I am a non technical founder of a tech startup, so please go easy if my question is too tertiary for your level. Every time I use Amazon Prime video to watch a tv show/movie and take a screenshot it comes out as everything as is except the movie comes out to be a black screen.
See this image here:
I want to implement the same technology to my documents but my Technology engineers don't even know what this technology is called let alone implement it.
I want my clients:
- To not be able to Take a Screenshot (using printscreen or otherwise)
- To not be able to Take a print of the document or the browser page with content in it
- To not be able to download the document
- If they use an external camera to take picture of the screen using an external device so it gives a unique code so I know exactly whose account the details were pirated from. I am going to be working with corporate clients who would take this breach extremely seriously so I need this same technology that movie theatres us (or so I have heard) blurring and a unique code.
These are extremely sensitive and confidential documents and I need to prove to my clients that replication is not acceptable with a zero tolerance policy from our side, as I am distribution platform for my clients.
So, please let me know what is this technology called and how my engineers can implement this on my document sharing platform?
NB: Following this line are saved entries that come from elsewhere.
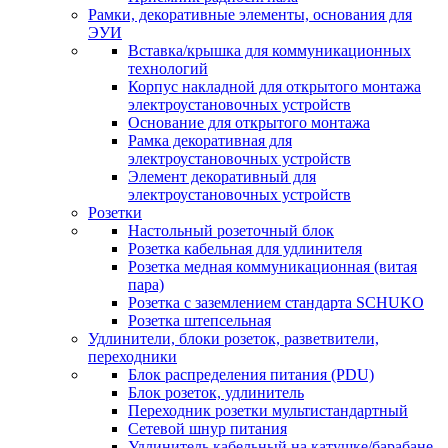
Рамки, декоративные элементы, основания для
ЭУИ
Вставка/крышка для коммуникационных
технологий
Корпус накладной для открытого монтажа
электроустановочных устройств
Основание для открытого монтажа
Рамка декоративная для
электроустановочных устройств
Элемент декоративный для
электроустановочных устройств
Розетки
Настольный розеточный блок
Розетка кабельная для удлинителя
Розетка медная коммуникационная (витая
пара)
Розетка с заземлением стандарта SCHUKO
Розетка штепсельная
Удлинители, блоки розеток, разветвители,
переходники
Блок распределения питания (PDU)
Блок розеток, удлинитель
Переходник розетки мультистандартный
Сетевой шнур питания
Удлинитель кабельный на катушке/барабане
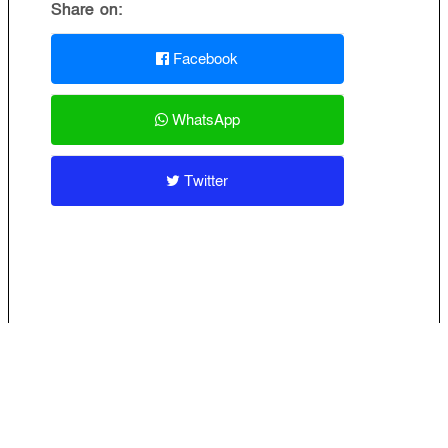
Share on:
Facebook
WhatsApp
Twitter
Alternatively, if there are other technologies that will help me achieve these same objectives, do let me know.
Without hardware/operating system support (see below); that would involve some very intrusive hooks into the OS (e.g. to modify the code that normally takes screenshots, etc).
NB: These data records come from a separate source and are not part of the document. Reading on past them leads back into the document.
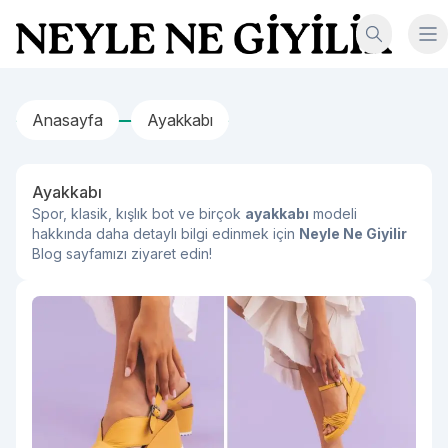
İçeriğe geç
Neyle Ne Giyilir
Anasayfa
Ayakkabı
Ayakkabı
Spor, klasik, kışlık bot ve birçok
ayakkabı
modeli
hakkında daha detaylı bilgi edinmek için
Neyle Ne Giyilir
Blog sayfamızı ziyaret edin!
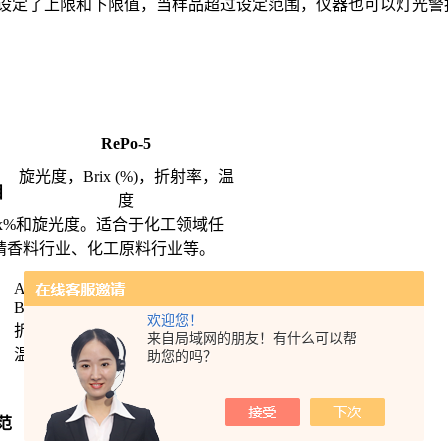
设定了上限和下限值，当样品超过设定范围，仪器也可以灯光警
RePo-5
旋光度，
Brix (%)
，折射率，温
目
度
x%
和旋光度。适合于化工领域任
精香料行业、化工原料行业等。
AR
旋光度
: 0.01
°
Brix (%): 0.1%
欢迎您！
折射率
: 0.0001
来自局域网的朋友！有什么可以帮
温度
: 0.1
℃
助您的吗？
范
Brix (%): 15
至
40
℃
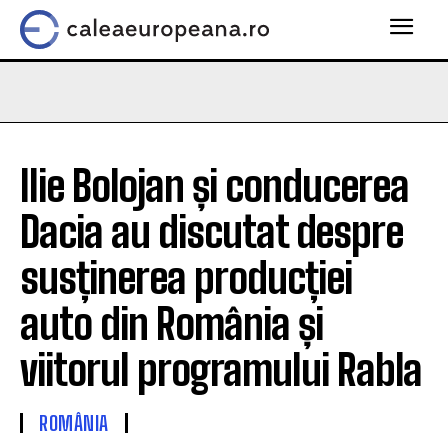
Ilie Bolojan și conducerea
Dacia au discutat despre
susținerea producției
auto din România și
viitorul programului Rabla
ROMÂNIA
That's not how things normally work. Instead, you let them download encrypted content that can't be decrypted unless they have the right key. This is built into various pieces of hardware (see https://en.wikipedia.org/wiki/High-bandwidth_Digital_Content_Protection ).
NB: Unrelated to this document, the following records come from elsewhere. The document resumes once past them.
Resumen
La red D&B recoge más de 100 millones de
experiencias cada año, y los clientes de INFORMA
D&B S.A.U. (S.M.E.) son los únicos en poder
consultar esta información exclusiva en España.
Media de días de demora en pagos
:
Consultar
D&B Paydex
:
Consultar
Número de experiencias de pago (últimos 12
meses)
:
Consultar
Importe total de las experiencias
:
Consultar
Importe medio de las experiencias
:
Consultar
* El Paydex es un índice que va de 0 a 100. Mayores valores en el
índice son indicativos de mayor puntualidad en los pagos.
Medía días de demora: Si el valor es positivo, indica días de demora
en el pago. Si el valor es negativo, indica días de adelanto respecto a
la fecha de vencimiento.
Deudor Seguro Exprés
That doesn't seem useful - any unique code that is visible enough to be used to determine whose account it came from will be visible enough for a pirate to know that they need to blank out the area where the code is. For video (and not static documents/images) you could make it a bit harder by putting the code at a different place in each frame (but that gets horribly expensive for "decode, alter, encode" processing).
If they're extremely sensitive and confidential documents then they should not be on distribution platform. For extremely sensitive and confidential documents you want a secure area (with physical security - strong mechanical door locks, etc) containing a private network where nothing in the room is allowed to be connected to the Internet at all.